TASK TO CARRY OUT:
Convert everything from the row containing "bibliotekets webbsida om panelen." down to the row containing "donde podrás acceder a contenido de valor" into a JSON list of strings, one string per row, with blank rows left out.
[[ SUPPLIED MATERIAL open ]]
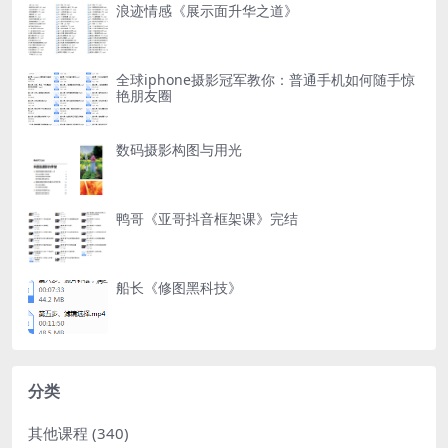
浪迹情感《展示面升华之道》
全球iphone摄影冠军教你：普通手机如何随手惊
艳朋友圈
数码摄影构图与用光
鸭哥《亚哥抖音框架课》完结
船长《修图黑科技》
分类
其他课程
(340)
[[ SUPPLIED MATERIAL closed ]]
[[ SUPPLIED MATERIAL open ]]
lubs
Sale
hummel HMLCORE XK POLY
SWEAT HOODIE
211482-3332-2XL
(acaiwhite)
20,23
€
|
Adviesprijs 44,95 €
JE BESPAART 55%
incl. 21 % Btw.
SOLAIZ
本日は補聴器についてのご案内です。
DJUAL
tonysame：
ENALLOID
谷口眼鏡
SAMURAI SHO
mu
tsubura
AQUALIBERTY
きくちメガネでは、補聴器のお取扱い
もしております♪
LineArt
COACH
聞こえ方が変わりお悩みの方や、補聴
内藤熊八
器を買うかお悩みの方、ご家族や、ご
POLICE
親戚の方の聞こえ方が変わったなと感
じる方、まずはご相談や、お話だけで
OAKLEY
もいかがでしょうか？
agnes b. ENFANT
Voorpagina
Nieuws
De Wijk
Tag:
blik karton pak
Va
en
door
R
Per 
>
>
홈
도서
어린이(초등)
[[ SUPPLIED MATERIAL closed ]]
[[ SUPPLIED MATERIAL open ]]
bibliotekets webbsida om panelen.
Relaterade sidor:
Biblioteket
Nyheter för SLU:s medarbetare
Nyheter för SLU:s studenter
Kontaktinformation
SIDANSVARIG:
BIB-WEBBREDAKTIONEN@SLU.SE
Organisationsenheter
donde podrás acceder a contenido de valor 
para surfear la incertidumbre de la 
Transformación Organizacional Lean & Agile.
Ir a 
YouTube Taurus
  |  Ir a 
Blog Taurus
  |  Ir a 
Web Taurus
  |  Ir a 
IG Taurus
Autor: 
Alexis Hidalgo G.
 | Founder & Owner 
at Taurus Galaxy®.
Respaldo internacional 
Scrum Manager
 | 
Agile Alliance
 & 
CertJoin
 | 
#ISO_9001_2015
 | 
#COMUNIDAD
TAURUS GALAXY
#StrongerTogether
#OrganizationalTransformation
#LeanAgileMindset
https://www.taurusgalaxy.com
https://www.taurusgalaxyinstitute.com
[[ SUPPLIED MATERIAL closed ]]
EXERCISE ANSWER:
[
  "bibliotekets webbsida om panelen.",
  "Relaterade sidor:",
  "Biblioteket",
  "Nyheter för SLU:s medarbetare",
  "Nyheter för SLU:s studenter",
  "Kontaktinformation",
  "SIDANSVARIG:",
  "BIB-WEBBREDAKTIONEN@SLU.SE",
  "Organisationsenheter",
  "donde podrás acceder a contenido de valor "
]